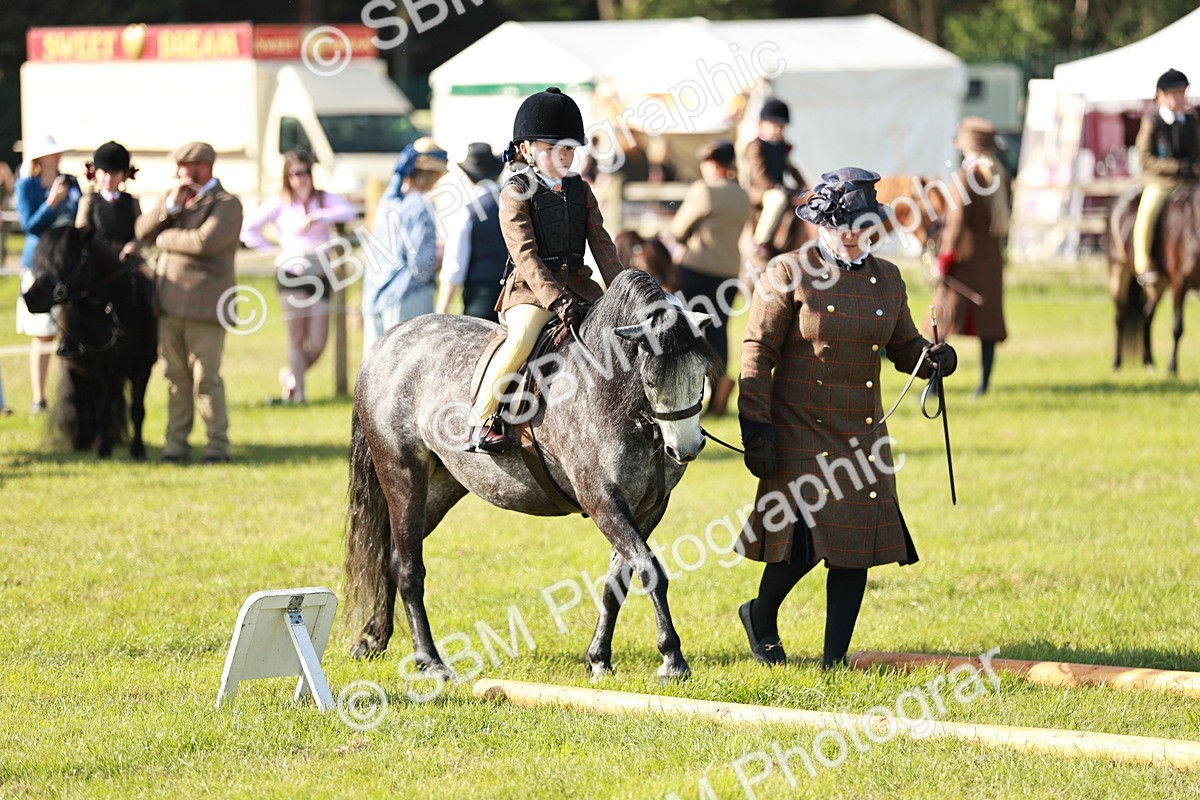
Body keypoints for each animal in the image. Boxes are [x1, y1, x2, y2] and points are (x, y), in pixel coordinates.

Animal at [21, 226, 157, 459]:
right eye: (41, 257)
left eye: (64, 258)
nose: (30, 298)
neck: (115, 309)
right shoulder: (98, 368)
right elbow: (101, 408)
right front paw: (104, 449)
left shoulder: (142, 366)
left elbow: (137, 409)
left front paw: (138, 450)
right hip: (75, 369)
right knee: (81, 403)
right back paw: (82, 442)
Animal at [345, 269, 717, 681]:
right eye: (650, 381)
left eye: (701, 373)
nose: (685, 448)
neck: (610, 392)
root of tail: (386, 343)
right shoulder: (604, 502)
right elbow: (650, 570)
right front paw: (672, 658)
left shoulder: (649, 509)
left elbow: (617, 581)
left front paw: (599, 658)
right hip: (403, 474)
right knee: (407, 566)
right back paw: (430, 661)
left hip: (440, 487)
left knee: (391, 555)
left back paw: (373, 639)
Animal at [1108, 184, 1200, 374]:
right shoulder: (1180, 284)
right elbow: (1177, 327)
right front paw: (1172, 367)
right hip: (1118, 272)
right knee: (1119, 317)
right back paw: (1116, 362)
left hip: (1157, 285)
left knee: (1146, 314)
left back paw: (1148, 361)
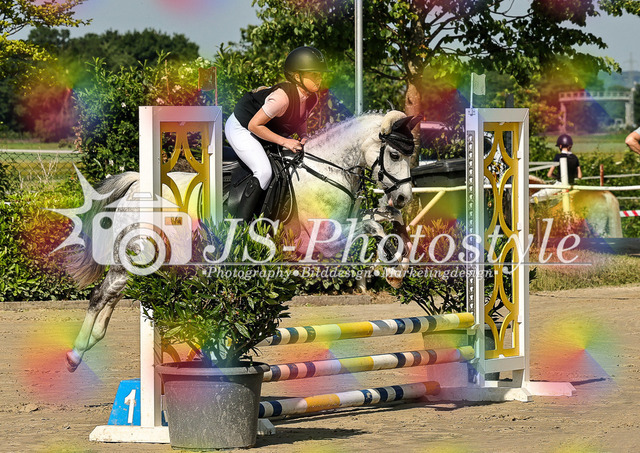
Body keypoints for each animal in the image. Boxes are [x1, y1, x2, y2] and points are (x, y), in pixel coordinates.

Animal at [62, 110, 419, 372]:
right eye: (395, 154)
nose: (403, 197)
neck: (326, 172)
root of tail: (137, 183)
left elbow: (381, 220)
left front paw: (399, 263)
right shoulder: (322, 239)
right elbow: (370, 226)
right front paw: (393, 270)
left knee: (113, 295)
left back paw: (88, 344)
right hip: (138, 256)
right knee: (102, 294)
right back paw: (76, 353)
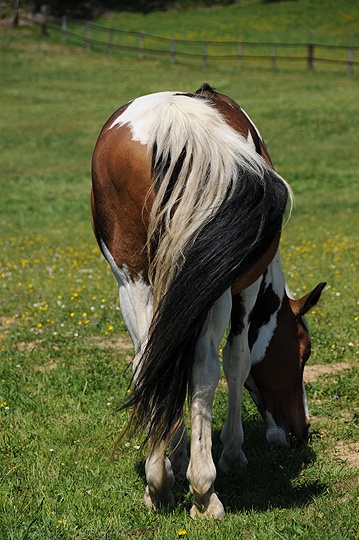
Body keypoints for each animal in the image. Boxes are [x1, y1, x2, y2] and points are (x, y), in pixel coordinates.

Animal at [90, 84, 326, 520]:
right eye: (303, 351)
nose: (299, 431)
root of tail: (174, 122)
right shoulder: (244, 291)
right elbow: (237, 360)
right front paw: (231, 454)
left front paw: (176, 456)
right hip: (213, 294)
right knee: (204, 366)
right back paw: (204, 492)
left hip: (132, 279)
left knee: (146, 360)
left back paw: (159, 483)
========
## EXERCISE
Nothing but a number should be given: the number of lines in the records that contain the word "back".

## ANSWER TO THE EXERCISE
9